---------- INPUT FOR THIS TASK ----------
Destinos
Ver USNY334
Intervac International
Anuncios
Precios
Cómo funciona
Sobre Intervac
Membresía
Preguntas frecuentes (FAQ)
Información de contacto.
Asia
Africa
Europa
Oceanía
----------
▶ TASK BRIEF
Please write out the records from above, keeping every line exact.

▶ ANSWER TO THIS EXERCISE
Destinos
Ver USNY334
Intervac International
Anuncios
Precios
Cómo funciona
Sobre Intervac
Membresía
Preguntas frecuentes (FAQ)
Información de contacto.
Asia
Africa
Europa
Oceanía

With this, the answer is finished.